━━━━━ DATA ENTRIES
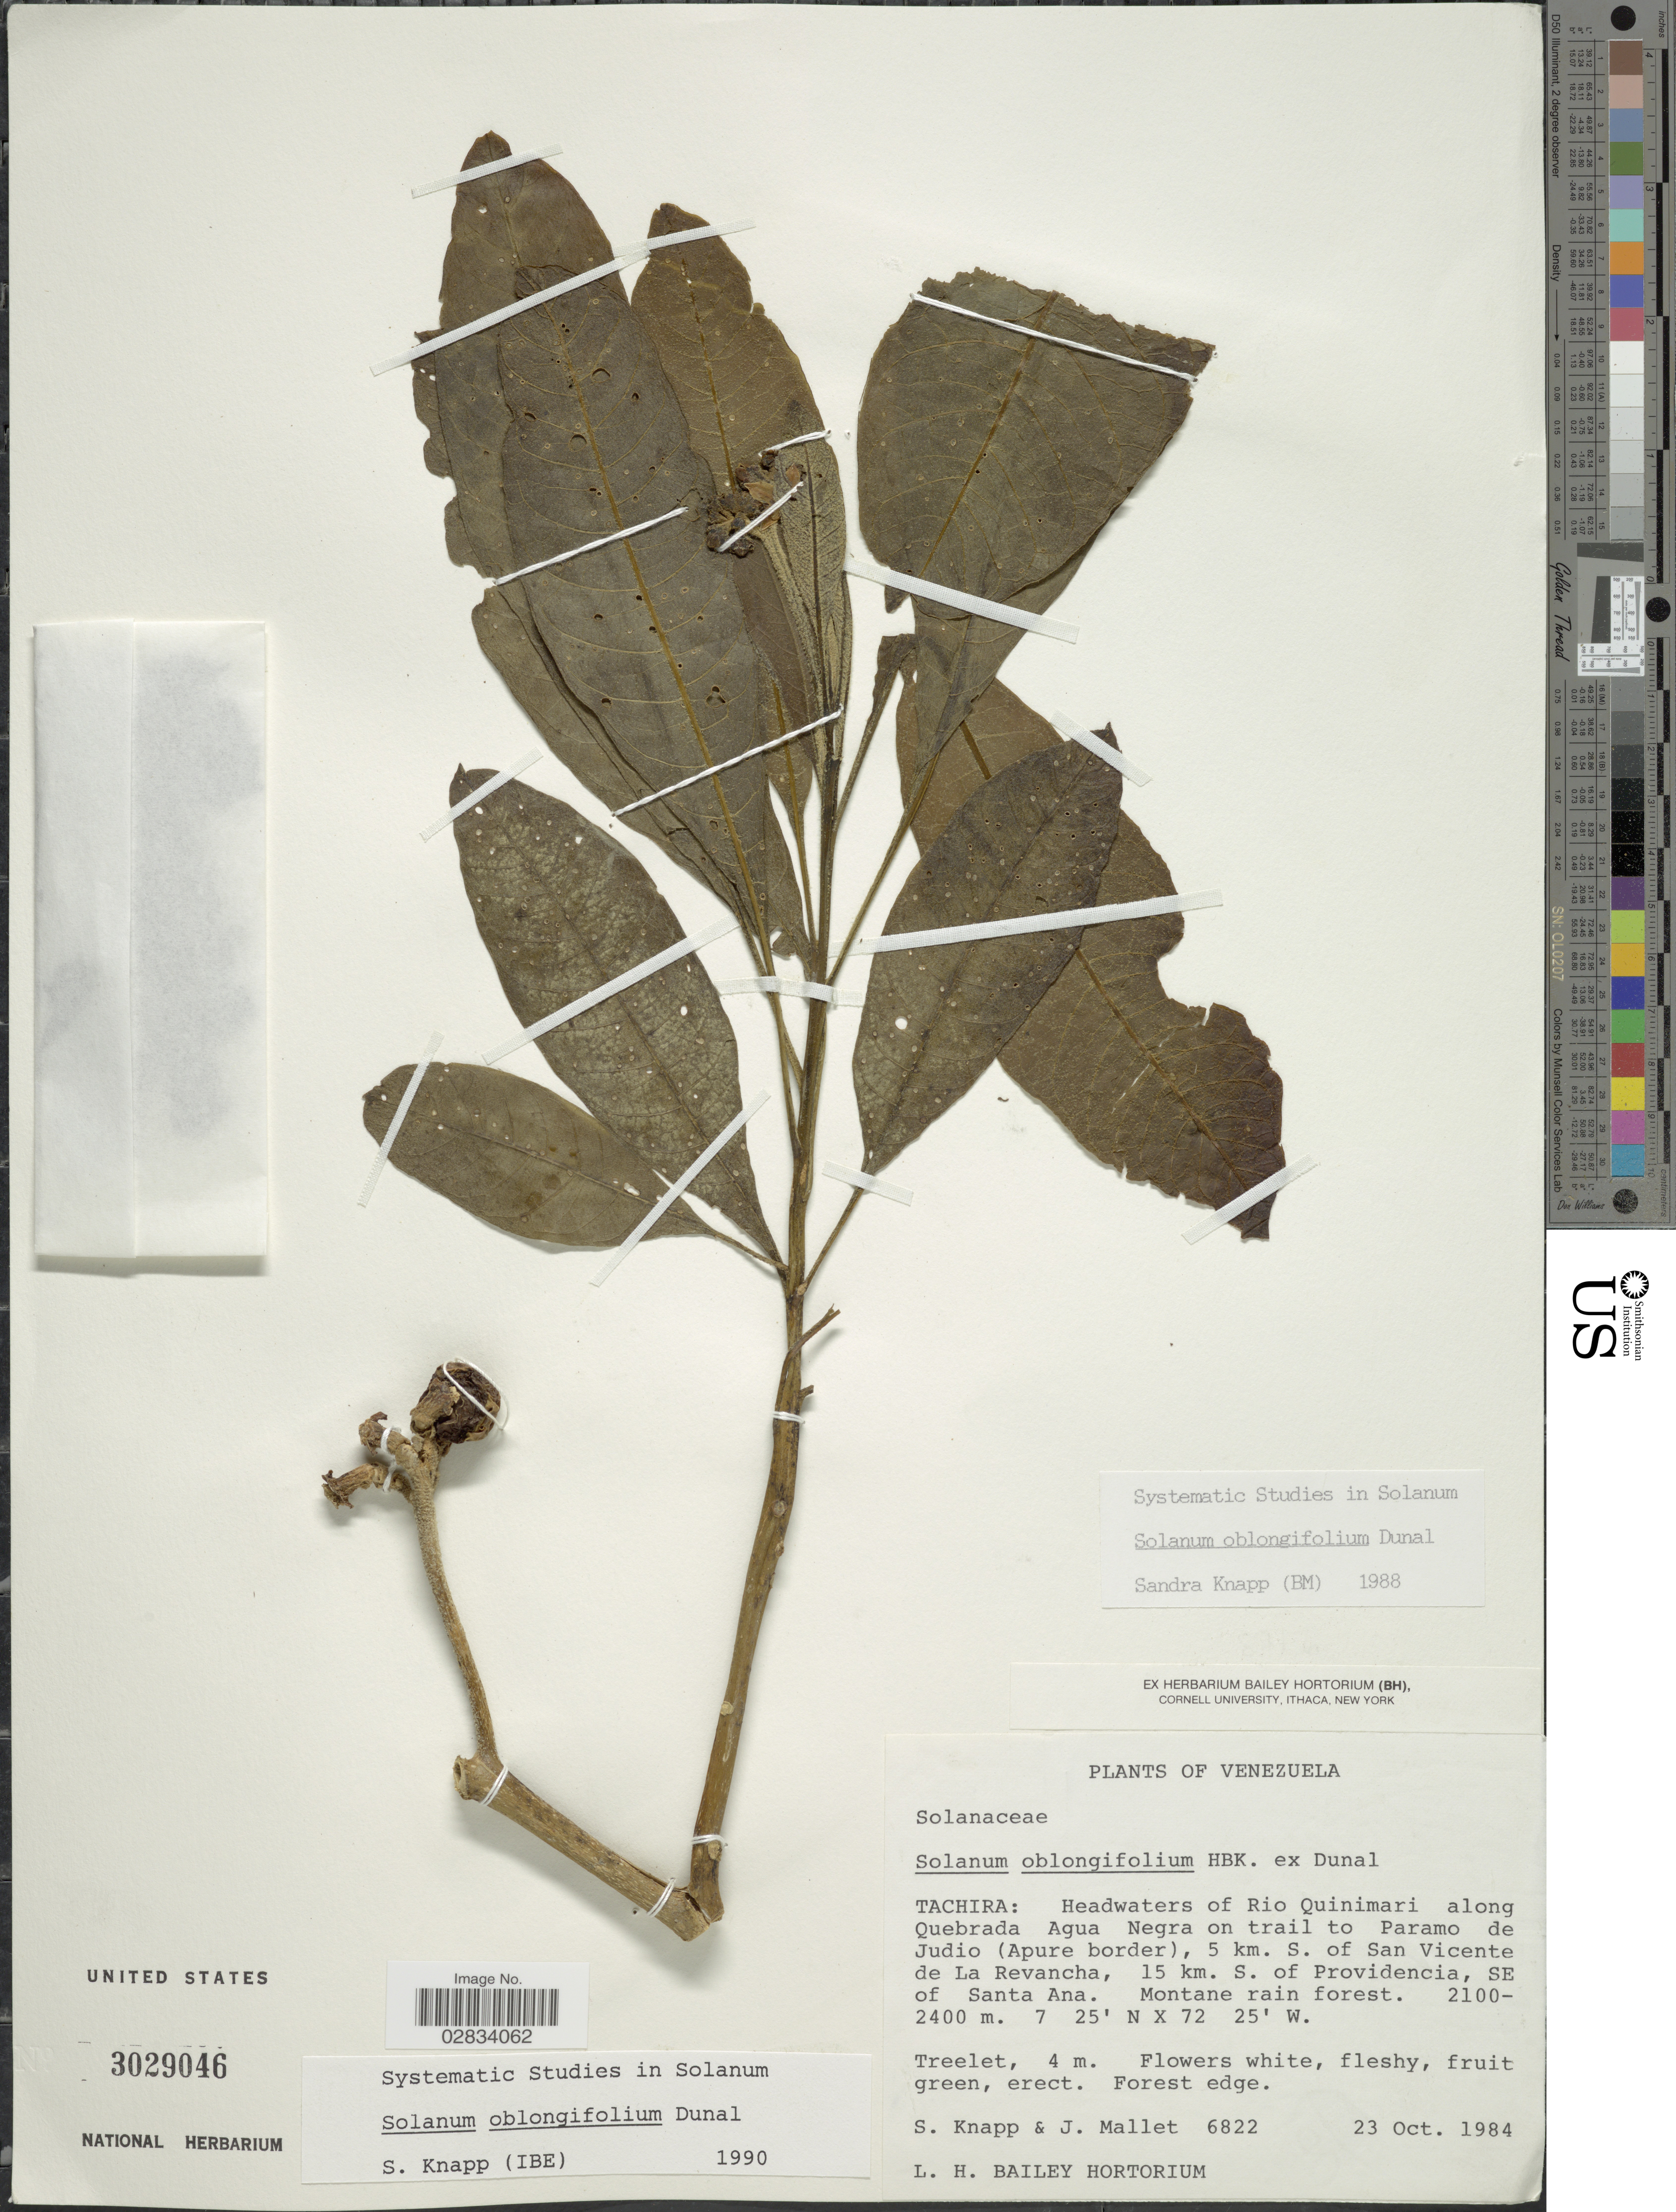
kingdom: Plantae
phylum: Tracheophyta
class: Magnoliopsida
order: Solanales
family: Solanaceae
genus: Solanum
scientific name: Solanum oblongifolium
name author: Duval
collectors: S. Knapp & J. Mallet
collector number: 6822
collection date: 1984-10-23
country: Venezuela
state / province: Tachira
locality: Headwaters of Rio Quinimari along Quebrada Agua Negra on trail to Paramo de Judio (Apure border), 5 km. S. of San Vicente de La Revancha, 15 km. S. of Providencia, SE of Santa Ana.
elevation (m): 2100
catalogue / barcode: US 3029046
━━━━━━━━━━
WHAT YOU SHOULD DO | Copy every line of the material above word for word, leaving out any pictures.

TASK SOLUTION |
kingdom: Plantae
phylum: Tracheophyta
class: Magnoliopsida
order: Solanales
family: Solanaceae
genus: Solanum
scientific name: Solanum oblongifolium
name author: Duval
collectors: S. Knapp & J. Mallet
collector number: 6822
collection date: 1984-10-23
country: Venezuela
state / province: Tachira
locality: Headwaters of Rio Quinimari along Quebrada Agua Negra on trail to Paramo de Judio (Apure border), 5 km. S. of San Vicente de La Revancha, 15 km. S. of Providencia, SE of Santa Ana.
elevation (m): 2100
catalogue / barcode: US 3029046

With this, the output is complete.